> _Exercises_:
1. List every person named in the article on Ana Walshe's disappearance.
2. Reproduce the part of the article on Ana Walshe's disappearance that opens with the words containing "On January 4, Ana" and closes with "Miner has said.", relabeling "defense attorney" as "defense lawyer".
==== Text block
Since Ana Walshe’s employer reported her missing January 4, authorities have scoured the couple’s home, performed a sweeping search of the town of Cohasset, and poured through dumpsters looking for any sign of what happened to the 39-year-old mother of three.

Police also found blood stains and a bloody, broken knife in the couple’s basement, prosecutors said.

Ana Walshe’s friend and former colleague Pamela Bardhi felt rage and relief upon hearing investigators believe her friend was murdered, she told CNN.

“I just had this horrible gut feeling and I prayed I was wrong,” she said Tuesday. “I prayed that it wasn’t the case. And here we are now finding out a few hours ago there’s a murder charge… That’s a heavy, heavy thing,”

Although Bardhi is terrified to learn the details in the case, she hopes the truth will emerge, she said.

“I think that the truth is a real double-edged sword. It’s painful to know, but it’s necessary,” she said. “I think that those kids deserve to know what happened to their mother, no matter what, and her family and her friends.”

The couple’s children, ages 2 to 6, are in the custody of the Massachusetts Department of Children and Families, a spokesperson said.

Brian Walshe at his arraignment Wednesday in Quincy District Court on charges of murder and disinterring a body without authority.

So far, several pieces of possible evidence have emerged in Ana Walshe’s disappearance, including her husband’s allegedly false statements to police and items found in and around the small coastal town of Cohasset.

Brian Walshe told police he last saw his wife the morning of January 1 when she left for a work trip to Washington, DC, according to a police affidavit. The husband said he spent the rest of the day running errands for his mother and spent time on January 2 with his kids.

However, prosecutors say there is no evidence Ana Walshe took her usual rideshare or taxi to the airport, or that she took a flight or arrived in Washington. Her phone also pinged near the couple’s home overnight on January 1 into January 2.

Additionally, investigators allege Brian Walshe never ran errands for his mother on New Year’s Day and say he took an undisclosed trip to Home Depot on January 2, where prosecutors say he spent about $450 on cleaning supplies, including mops, a bucket and tarps.

On January 4, Ana Walshe’s employer, real estate company Tishman Speyer, called the police to report her missing, according to investigators. A Cohasset police log says, “Company has contacted the husband. He has not filed a police report.”

Brian Walshe called his wife’s workplace before they reported her missing to say he hadn’t heard from his wife, defense attorney Miner has said.

Items collected when investigators conducted searches north of Boston were sent to be tested as potential evidence, the Norfolk district attorney has said, declining to provide details.

Investigators found a hacksaw, torn cloth and apparent bloodstains at a Boston-area trash collection site, law enforcement sources have told CNN.

A bloody knife and blood stains were also found in the couple’s basement, prosecutor Lynn Beland said.

Brian Walshe appears in court on January 9 on a charge of misleading investigators.

The charges against Brian Walshe in his wife’s disappearance are the latest in a string of legal troubles for the husband.
========
==== Material supplied
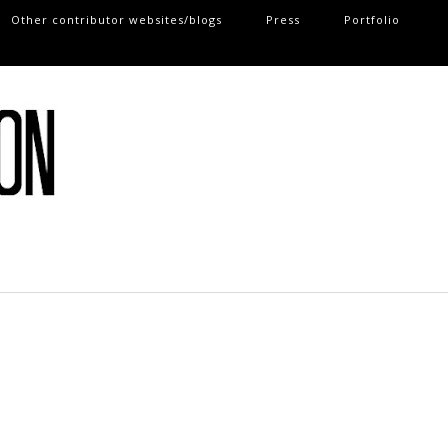
Other contributor websites/blogs
Press
Portfolio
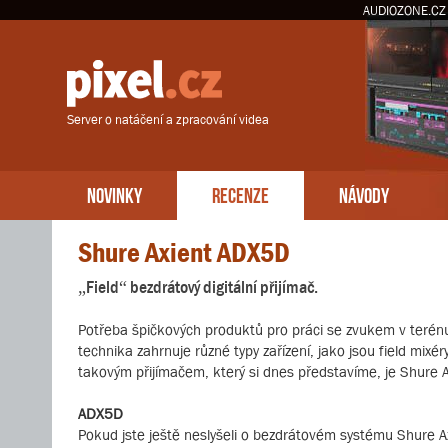
AUDIOZONE.CZ
Server o natáčení a zpracování videa
NOVINKY
RECENZE
NÁVODY
Shure Axient ADX5D
„Field“ bezdrátový digitální přijímač.
Potřeba špičkových produktů pro práci se zvukem v terénu 
technika zahrnuje různé typy zařízení, jako jsou field mix
takovým přijímačem, který si dnes představíme, je Shure 
ADX5D
Pokud jste ještě neslyšeli o bezdrátovém systému Shure Axi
========
> _Your written answers_:
1. Ana Walshe, Pamela Bardhi, Brian Walshe, Miner, Lynn Beland

2.
On January 4, Ana Walshe’s employer, real estate company Tishman Speyer, called the police to report her missing, according to investigators. A Cohasset police log says, “Company has contacted the husband. He has not filed a police report.”

Brian Walshe called his wife’s workplace before they reported her missing to say he hadn’t heard from his wife, defense lawyer Miner has said.